Stratégies patrimoniales d’optimisation : attendre les présidentielles ou agir maintenant ?

Par : edicom

Par Jean-François Lucq et de Marie Guibert, ingénieurs patrimoniaux du groupe Banque Richelieu France

Le quinquennat présidentiel touche à sa fin et la France sera bientôt en campagne électorale. A l’issue de celle-ci, quelle que sera la couleur politique de cette nouvelle majorité, il est assez vraisemblable que la politique fiscale sera différente de celle que nous avons connue depuis 2017. 

C’est pourquoi un contribuable avisé doit se poser la question de l’utilité, pour lui et sa famille, de lancer dès maintenant une stratégie d’optimisation globale de sa situation, ou au contraire d’attendre la nouvelle donne fiscale pour procéder à des ajustements. 

Sans entrer dans des débats de politique-fiction, il nous semble important de mettre en évidence un certain nombre de points-clés, pour aider à prendre la ou les bonnes décisions.

Fiscalité courante : il semble judicieux d’agir maintenant. 
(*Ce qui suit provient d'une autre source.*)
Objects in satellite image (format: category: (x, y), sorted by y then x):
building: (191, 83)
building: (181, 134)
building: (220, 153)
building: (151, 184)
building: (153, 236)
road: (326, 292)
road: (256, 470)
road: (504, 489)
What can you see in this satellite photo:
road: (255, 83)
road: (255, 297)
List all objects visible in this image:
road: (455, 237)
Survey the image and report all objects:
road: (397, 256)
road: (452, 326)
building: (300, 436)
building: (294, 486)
Aujourd’hui, le taux de taxation des dividendes et des plus-values est de 30%, prélèvements sociaux inclus, auquel on peut ajouter 3, voire 4% de contribution exceptionnelle sur les hauts revenus (CEHR).  Ce taux est même de 27,95% pour les plus-values des fondateurs d’entreprise. Si on revenait au régime fiscal précédent, les dividendes seraient taxés à 48%, et les plus-values rapides à 66% ! 

Une piste possible d’optimisation immédiate consiste à apporter ces valeurs mobilières à une société civile translucide, ou soumise à l’IS. En effet, cette opération fixerait définitivement le taux d’imposition des plus-values latentes à la flat tax de 30%. Attention toutefois, en cas de création d’une société civile non soumise à l’IS, à provisionner le montant de cet impôt, qui ne bénéficiera pas d’un régime de différé d’imposition. 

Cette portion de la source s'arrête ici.